[Page-level text extractions]
___

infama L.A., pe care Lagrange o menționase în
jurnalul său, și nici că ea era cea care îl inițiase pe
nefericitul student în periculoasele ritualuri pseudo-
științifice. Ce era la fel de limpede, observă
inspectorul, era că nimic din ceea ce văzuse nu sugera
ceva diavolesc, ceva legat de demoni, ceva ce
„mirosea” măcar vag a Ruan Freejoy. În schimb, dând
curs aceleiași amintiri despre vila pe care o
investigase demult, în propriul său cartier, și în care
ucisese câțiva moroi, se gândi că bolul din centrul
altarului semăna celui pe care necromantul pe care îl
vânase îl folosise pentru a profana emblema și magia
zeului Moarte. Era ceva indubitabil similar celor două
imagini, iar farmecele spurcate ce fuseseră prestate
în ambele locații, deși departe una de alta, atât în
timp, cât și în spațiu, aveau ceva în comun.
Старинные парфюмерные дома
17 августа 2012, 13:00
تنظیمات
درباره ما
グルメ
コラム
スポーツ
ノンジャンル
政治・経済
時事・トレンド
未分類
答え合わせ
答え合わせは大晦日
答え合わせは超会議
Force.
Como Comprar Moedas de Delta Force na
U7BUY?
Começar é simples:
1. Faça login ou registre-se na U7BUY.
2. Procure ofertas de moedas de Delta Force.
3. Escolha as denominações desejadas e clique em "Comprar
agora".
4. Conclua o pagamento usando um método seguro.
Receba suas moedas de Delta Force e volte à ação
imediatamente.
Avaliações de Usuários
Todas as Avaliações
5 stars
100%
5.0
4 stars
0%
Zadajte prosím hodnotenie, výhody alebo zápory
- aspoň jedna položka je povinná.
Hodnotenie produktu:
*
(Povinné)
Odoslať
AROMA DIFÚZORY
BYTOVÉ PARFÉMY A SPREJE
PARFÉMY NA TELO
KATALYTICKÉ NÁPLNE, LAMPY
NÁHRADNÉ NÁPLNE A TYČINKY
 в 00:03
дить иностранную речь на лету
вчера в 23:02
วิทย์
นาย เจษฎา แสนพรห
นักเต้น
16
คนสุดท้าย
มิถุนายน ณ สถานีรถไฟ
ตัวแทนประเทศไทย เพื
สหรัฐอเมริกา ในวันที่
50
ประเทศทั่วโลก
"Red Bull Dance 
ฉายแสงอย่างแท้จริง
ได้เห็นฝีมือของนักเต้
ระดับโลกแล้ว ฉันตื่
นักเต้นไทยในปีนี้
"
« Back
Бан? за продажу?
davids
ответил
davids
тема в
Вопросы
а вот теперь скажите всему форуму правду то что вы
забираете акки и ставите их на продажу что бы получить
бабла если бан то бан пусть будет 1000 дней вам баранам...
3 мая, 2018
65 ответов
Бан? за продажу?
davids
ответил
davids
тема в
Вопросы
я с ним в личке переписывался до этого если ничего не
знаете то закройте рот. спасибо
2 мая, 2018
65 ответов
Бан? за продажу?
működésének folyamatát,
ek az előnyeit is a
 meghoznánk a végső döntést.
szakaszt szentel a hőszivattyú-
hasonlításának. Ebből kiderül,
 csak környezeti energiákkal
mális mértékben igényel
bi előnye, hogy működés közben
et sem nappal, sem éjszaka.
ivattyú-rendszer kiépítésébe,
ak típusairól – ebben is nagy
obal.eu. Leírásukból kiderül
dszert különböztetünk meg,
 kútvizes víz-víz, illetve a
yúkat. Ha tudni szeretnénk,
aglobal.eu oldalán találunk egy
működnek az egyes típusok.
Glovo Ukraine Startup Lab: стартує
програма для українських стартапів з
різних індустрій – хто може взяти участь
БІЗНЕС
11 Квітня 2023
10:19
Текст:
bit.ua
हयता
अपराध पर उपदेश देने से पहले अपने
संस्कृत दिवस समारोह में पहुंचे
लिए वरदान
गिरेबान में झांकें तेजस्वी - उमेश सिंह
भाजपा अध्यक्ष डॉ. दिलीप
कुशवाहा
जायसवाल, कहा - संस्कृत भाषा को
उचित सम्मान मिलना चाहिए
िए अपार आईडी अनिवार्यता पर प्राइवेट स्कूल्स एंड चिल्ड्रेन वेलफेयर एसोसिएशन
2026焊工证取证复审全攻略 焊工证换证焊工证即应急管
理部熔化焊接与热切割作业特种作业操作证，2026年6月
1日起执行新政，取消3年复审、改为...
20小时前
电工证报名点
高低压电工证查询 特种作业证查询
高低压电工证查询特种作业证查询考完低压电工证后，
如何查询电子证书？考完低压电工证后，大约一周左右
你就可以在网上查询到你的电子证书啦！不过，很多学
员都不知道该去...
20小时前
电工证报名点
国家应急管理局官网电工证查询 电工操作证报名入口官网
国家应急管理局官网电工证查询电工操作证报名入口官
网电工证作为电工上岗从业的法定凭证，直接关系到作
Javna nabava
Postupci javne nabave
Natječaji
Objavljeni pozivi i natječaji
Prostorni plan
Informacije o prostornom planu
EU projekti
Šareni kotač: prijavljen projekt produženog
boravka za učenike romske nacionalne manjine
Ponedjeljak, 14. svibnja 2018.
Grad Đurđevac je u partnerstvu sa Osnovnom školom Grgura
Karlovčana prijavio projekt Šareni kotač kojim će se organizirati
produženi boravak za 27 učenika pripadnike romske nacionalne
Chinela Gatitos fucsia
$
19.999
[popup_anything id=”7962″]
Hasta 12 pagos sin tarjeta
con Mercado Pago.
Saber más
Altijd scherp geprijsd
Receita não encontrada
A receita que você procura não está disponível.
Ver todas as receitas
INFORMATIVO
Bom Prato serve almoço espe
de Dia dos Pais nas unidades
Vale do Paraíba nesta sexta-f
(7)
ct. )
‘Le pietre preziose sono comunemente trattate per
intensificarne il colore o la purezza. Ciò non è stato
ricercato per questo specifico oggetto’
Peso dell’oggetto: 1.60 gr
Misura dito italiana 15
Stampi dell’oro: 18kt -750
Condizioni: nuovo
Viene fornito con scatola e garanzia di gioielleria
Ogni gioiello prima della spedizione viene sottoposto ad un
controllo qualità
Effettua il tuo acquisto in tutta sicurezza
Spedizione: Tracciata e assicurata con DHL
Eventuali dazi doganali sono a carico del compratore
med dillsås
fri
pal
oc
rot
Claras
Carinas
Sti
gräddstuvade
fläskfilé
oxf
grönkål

___

- [AIM OF THE TASK]: Please return the records above in their exact form.

- [ANSWER SECTION]:
infama L.A., pe care Lagrange o menționase în
jurnalul său, și nici că ea era cea care îl inițiase pe
nefericitul student în periculoasele ritualuri pseudo-
științifice. Ce era la fel de limpede, observă
inspectorul, era că nimic din ceea ce văzuse nu sugera
ceva diavolesc, ceva legat de demoni, ceva ce
„mirosea” măcar vag a Ruan Freejoy. În schimb, dând
curs aceleiași amintiri despre vila pe care o
investigase demult, în propriul său cartier, și în care
ucisese câțiva moroi, se gândi că bolul din centrul
altarului semăna celui pe care necromantul pe care îl
vânase îl folosise pentru a profana emblema și magia
zeului Moarte. Era ceva indubitabil similar celor două
imagini, iar farmecele spurcate ce fuseseră prestate
în ambele locații, deși departe una de alta, atât în
timp, cât și în spațiu, aveau ceva în comun.
Старинные парфюмерные дома
17 августа 2012, 13:00
تنظیمات
درباره ما
グルメ
コラム
スポーツ
ノンジャンル
政治・経済
時事・トレンド
未分類
答え合わせ
答え合わせは大晦日
答え合わせは超会議
Force.
Como Comprar Moedas de Delta Force na
U7BUY?
Começar é simples:
1. Faça login ou registre-se na U7BUY.
2. Procure ofertas de moedas de Delta Force.
3. Escolha as denominações desejadas e clique em "Comprar
agora".
4. Conclua o pagamento usando um método seguro.
Receba suas moedas de Delta Force e volte à ação
imediatamente.
Avaliações de Usuários
Todas as Avaliações
5 stars
100%
5.0
4 stars
0%
Zadajte prosím hodnotenie, výhody alebo zápory
- aspoň jedna položka je povinná.
Hodnotenie produktu:
*
(Povinné)
Odoslať
AROMA DIFÚZORY
BYTOVÉ PARFÉMY A SPREJE
PARFÉMY NA TELO
KATALYTICKÉ NÁPLNE, LAMPY
NÁHRADNÉ NÁPLNE A TYČINKY
 в 00:03
дить иностранную речь на лету
вчера в 23:02
วิทย์
นาย เจษฎา แสนพรห
นักเต้น
16
คนสุดท้าย
มิถุนายน ณ สถานีรถไฟ
ตัวแทนประเทศไทย เพื
สหรัฐอเมริกา ในวันที่
50
ประเทศทั่วโลก
"Red Bull Dance 
ฉายแสงอย่างแท้จริง
ได้เห็นฝีมือของนักเต้
ระดับโลกแล้ว ฉันตื่
นักเต้นไทยในปีนี้
"
« Back
Бан? за продажу?
davids
ответил
davids
тема в
Вопросы
а вот теперь скажите всему форуму правду то что вы
забираете акки и ставите их на продажу что бы получить
бабла если бан то бан пусть будет 1000 дней вам баранам...
3 мая, 2018
65 ответов
Бан? за продажу?
davids
ответил
davids
тема в
Вопросы
я с ним в личке переписывался до этого если ничего не
знаете то закройте рот. спасибо
2 мая, 2018
65 ответов
Бан? за продажу?
működésének folyamatát,
ek az előnyeit is a
 meghoznánk a végső döntést.
szakaszt szentel a hőszivattyú-
hasonlításának. Ebből kiderül,
 csak környezeti energiákkal
mális mértékben igényel
bi előnye, hogy működés közben
et sem nappal, sem éjszaka.
ivattyú-rendszer kiépítésébe,
ak típusairól – ebben is nagy
obal.eu. Leírásukból kiderül
dszert különböztetünk meg,
 kútvizes víz-víz, illetve a
yúkat. Ha tudni szeretnénk,
aglobal.eu oldalán találunk egy
működnek az egyes típusok.
Glovo Ukraine Startup Lab: стартує
програма для українських стартапів з
різних індустрій – хто може взяти участь
БІЗНЕС
11 Квітня 2023
10:19
Текст:
bit.ua
हयता
अपराध पर उपदेश देने से पहले अपने
संस्कृत दिवस समारोह में पहुंचे
लिए वरदान
गिरेबान में झांकें तेजस्वी - उमेश सिंह
भाजपा अध्यक्ष डॉ. दिलीप
कुशवाहा
जायसवाल, कहा - संस्कृत भाषा को
उचित सम्मान मिलना चाहिए
िए अपार आईडी अनिवार्यता पर प्राइवेट स्कूल्स एंड चिल्ड्रेन वेलफेयर एसोसिएशन
2026焊工证取证复审全攻略 焊工证换证焊工证即应急管
理部熔化焊接与热切割作业特种作业操作证，2026年6月
1日起执行新政，取消3年复审、改为...
20小时前
电工证报名点
高低压电工证查询 特种作业证查询
高低压电工证查询特种作业证查询考完低压电工证后，
如何查询电子证书？考完低压电工证后，大约一周左右
你就可以在网上查询到你的电子证书啦！不过，很多学
员都不知道该去...
20小时前
电工证报名点
国家应急管理局官网电工证查询 电工操作证报名入口官网
国家应急管理局官网电工证查询电工操作证报名入口官
网电工证作为电工上岗从业的法定凭证，直接关系到作
Javna nabava
Postupci javne nabave
Natječaji
Objavljeni pozivi i natječaji
Prostorni plan
Informacije o prostornom planu
EU projekti
Šareni kotač: prijavljen projekt produženog
boravka za učenike romske nacionalne manjine
Ponedjeljak, 14. svibnja 2018.
Grad Đurđevac je u partnerstvu sa Osnovnom školom Grgura
Karlovčana prijavio projekt Šareni kotač kojim će se organizirati
produženi boravak za 27 učenika pripadnike romske nacionalne
Chinela Gatitos fucsia
$
19.999
[popup_anything id=”7962″]
Hasta 12 pagos sin tarjeta
con Mercado Pago.
Saber más
Altijd scherp geprijsd
Receita não encontrada
A receita que você procura não está disponível.
Ver todas as receitas
INFORMATIVO
Bom Prato serve almoço espe
de Dia dos Pais nas unidades
Vale do Paraíba nesta sexta-f
(7)
ct. )
‘Le pietre preziose sono comunemente trattate per
intensificarne il colore o la purezza. Ciò non è stato
ricercato per questo specifico oggetto’
Peso dell’oggetto: 1.60 gr
Misura dito italiana 15
Stampi dell’oro: 18kt -750
Condizioni: nuovo
Viene fornito con scatola e garanzia di gioielleria
Ogni gioiello prima della spedizione viene sottoposto ad un
controllo qualità
Effettua il tuo acquisto in tutta sicurezza
Spedizione: Tracciata e assicurata con DHL
Eventuali dazi doganali sono a carico del compratore
med dillsås
fri
pal
oc
rot
Claras
Carinas
Sti
gräddstuvade
fläskfilé
oxf
grönkål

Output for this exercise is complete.